I didn’t know what to say. I’d had mostly positive experiences in our Relief Society. It was one of the few church spaces where I still felt safe to be vulnerable and honest and real. In our lessons we cracked open our deepest wounds—our eating disorders, our miscarriages, our children out of wedlock, our feelings of self-loathing and shame. We left question marks dangling in the room and supported each other in all our wild insecurity and imperfections.

Nonetheless, this church leader maintained his warning: I needed to be careful about the discussions I led in class.

I’ve been surprised by my reaction to this conversation. Mostly I’m torn between two extremes: on the one hand, it felt like a violation of my stewardship. It seemed like an effort to control what the sisters say in our own sacred space, a space that wasn’t made for this leader, in the same way High Priest meetings aren’t made for me.

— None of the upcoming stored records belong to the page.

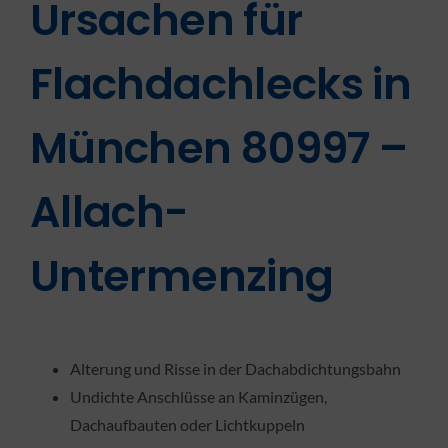
Ursachen für
Flachdachlecks in
München 80997 –
Allach-
Untermenzing
Alterung und Risse in der Dachabdichtungsbahn
Undichte Anschlüsse an Kaminzügen,
Dachaufbauten oder Lichtkuppeln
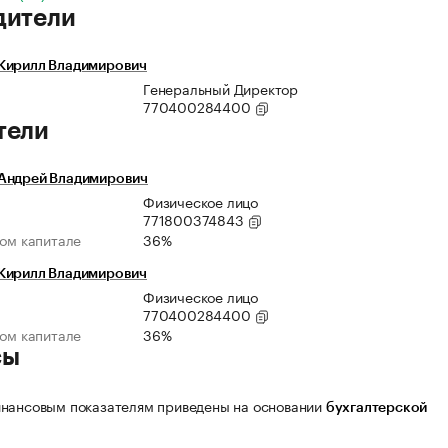
дители
Кирилл Владимирович
Генеральный Директор
770400284400
тели
Андрей Владимирович
Физическое лицо
771800374843
ном капитале
36%
Кирилл Владимирович
Физическое лицо
770400284400
ном капитале
36%
сы
нансовым показателям приведены на основании
бухгалтерской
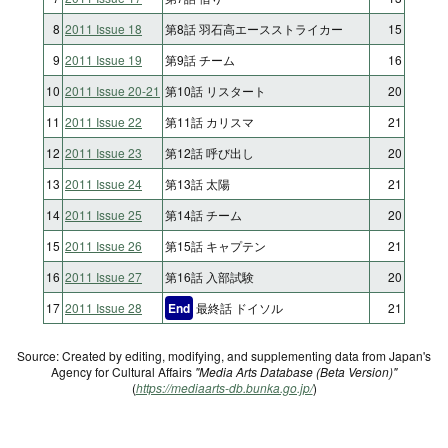
8
2011 Issue 18
第8話 羽石高エースストライカー
15
9
2011 Issue 19
第9話 チーム
16
10
2011 Issue 20-21
第10話 リスタート
20
11
2011 Issue 22
第11話 カリスマ
21
12
2011 Issue 23
第12話 呼び出し
20
13
2011 Issue 24
第13話 太陽
21
14
2011 Issue 25
第14話 チーム
20
15
2011 Issue 26
第15話 キャプテン
21
16
2011 Issue 27
第16話 入部試験
20
17
2011 Issue 28
End
最終話 ドイソル
21
Source: Created by editing, modifying, and supplementing data from Japan's
Agency for Cultural Affairs
"Media Arts Database (Beta Version)"
(
https://mediaarts-db.bunka.go.jp/
)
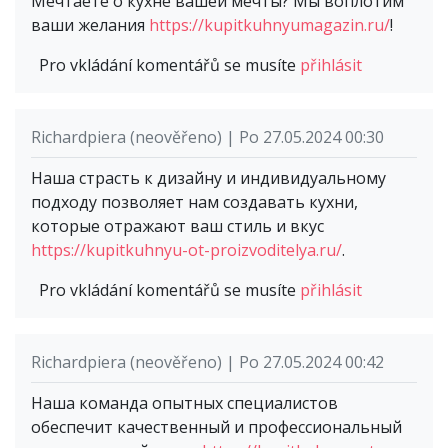
Мечтаете о кухне вашей мечты? Мы воплотим
ваши желания
https://kupitkuhnyumagazin.ru/
!
Pro vkládání komentářů se musíte
přihlásit
Richardpiera (neověřeno) | Po 27.05.2024 00:30
Наша страсть к дизайну и индивидуальному
подходу позволяет нам создавать кухни,
которые отражают ваш стиль и вкус
https://kupitkuhnyu-ot-proizvoditelya.ru/
.
Pro vkládání komentářů se musíte
přihlásit
Richardpiera (neověřeno) | Po 27.05.2024 00:42
Наша команда опытных специалистов
обеспечит качественный и профессиональный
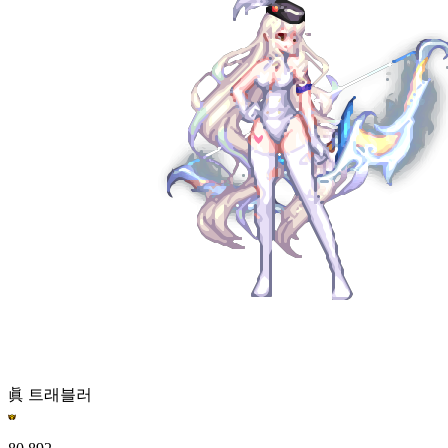
眞 트래블러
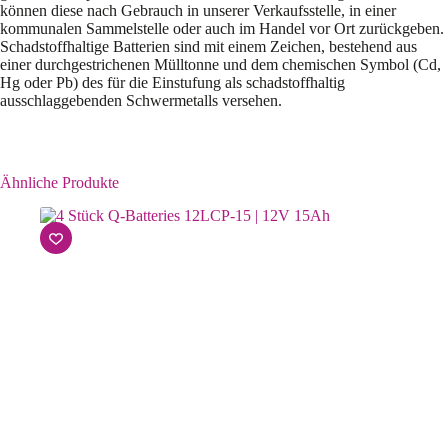
können diese nach Gebrauch in unserer Verkaufsstelle, in einer
kommunalen Sammelstelle oder auch im Handel vor Ort zurückgeben.
Schadstoffhaltige Batterien sind mit einem Zeichen, bestehend aus
einer durchgestrichenen Mülltonne und dem chemischen Symbol (Cd,
Hg oder Pb) des für die Einstufung als schadstoffhaltig
ausschlaggebenden Schwermetalls versehen.
Ähnliche Produkte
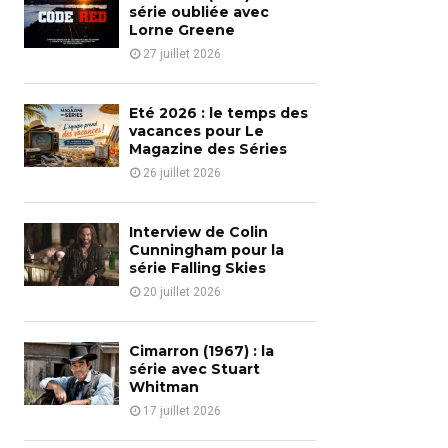
o
série oubliée avec
r
Lorne Greene
R
:
27 juillet 2026
C
H
Eté 2026 : le temps des
vacances pour Le
Magazine des Séries
26 juillet 2026
Interview de Colin
Cunningham pour la
série Falling Skies
20 juillet 2026
Cimarron (1967) : la
série avec Stuart
Whitman
17 juillet 2026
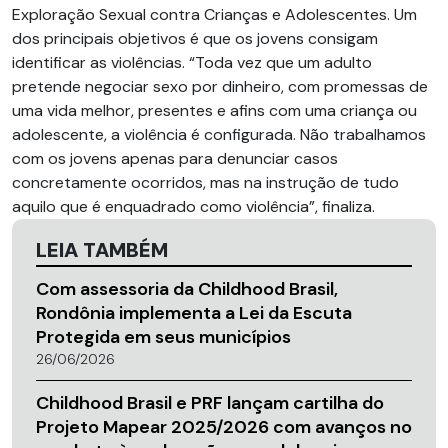
Exploração Sexual contra Crianças e Adolescentes. Um
dos principais objetivos é que os jovens consigam
identificar as violências. “Toda vez que um adulto
pretende negociar sexo por dinheiro, com promessas de
uma vida melhor, presentes e afins com uma criança ou
adolescente, a violência é configurada. Não trabalhamos
com os jovens apenas para denunciar casos
concretamente ocorridos, mas na instrução de tudo
aquilo que é enquadrado como violência”, finaliza.
LEIA TAMBÉM
Com assessoria da Childhood Brasil,
Rondônia implementa a Lei da Escuta
Protegida em seus municípios
26/06/2026
Childhood Brasil e PRF lançam cartilha do
Projeto Mapear 2025/2026 com avanços no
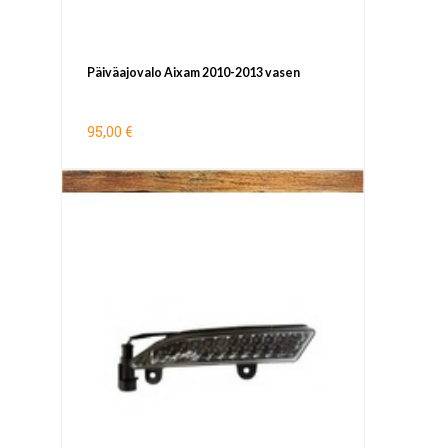
Päiväajovalo Aixam 2010-2013 vasen
95,00 €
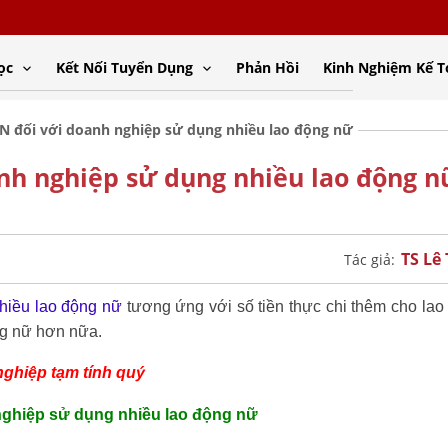
ọc
Kết Nối Tuyển Dụng
Phản Hồi
Kinh Nghiệm Kế 
 đối với doanh nghiệp sử dụng nhiều lao động nữ
nh nghiệp sử dụng nhiều lao động n
TS Lê
Tác giả:
hiều lao động nữ
tương ứng với số tiền thực chi thêm cho la
g nữ hơn nữa.
nghiệp tạm tính quý
nghiệp sử dụng nhiều lao động nữ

On the other hand, this is someone who helps lead a Mormon ward. According to the nature of our church, we’re a unified body. We teach and believe and profess the same things. There’s in or there’s out. There is no wiggle room, no third option. Without someone to occasionally rein things in, we might find ourselves bereft in the wilderness.

And yet as I continue to wrestle, Estés’ words about nurturing come to mind: “The difference between comfort and nurture is this: if you have a plant that is sick because you keep it in a dark closet, and you say soothing words to it, that is comfort. If you take out of the closet and put in the sun, give it something to drink, and then talk to it, that is nurture.”

For many Mormon women, especially contemporary Mormon women, we’re not nurtured by our church meetings. Our in-class discussions rarely scratch the surface of our doubts. We don’t express our most terrifying ideas or grapple with our problematic shared history. We’re pitched platitudes and Pinterest quotes even while we continue to crave deeper healing.

We’ve been hurt, not only by the inequalities leveled at us by our religion and society, but also by the simple wear and tear of mortality. We long for our real pain to be heard. We long for our true selves to be seen. Our spiritual work hinges on our ability to tell our stories and protect our sacred spaces. We must express ourselves with genuine authenticity, and—like the wolves in Estés’ book—be healed by inhabiting those safe spaces we’ve created.

We’ve sat in a space of structured, masculine spirituality for decades, maybe centuries. And despite the best intentions of our leaders, we also need autonomy in our sacred spaces. It’s time for the pendulum to restore us to a more balanced spirituality. It’s time to embrace our wildness and let ourselves roar.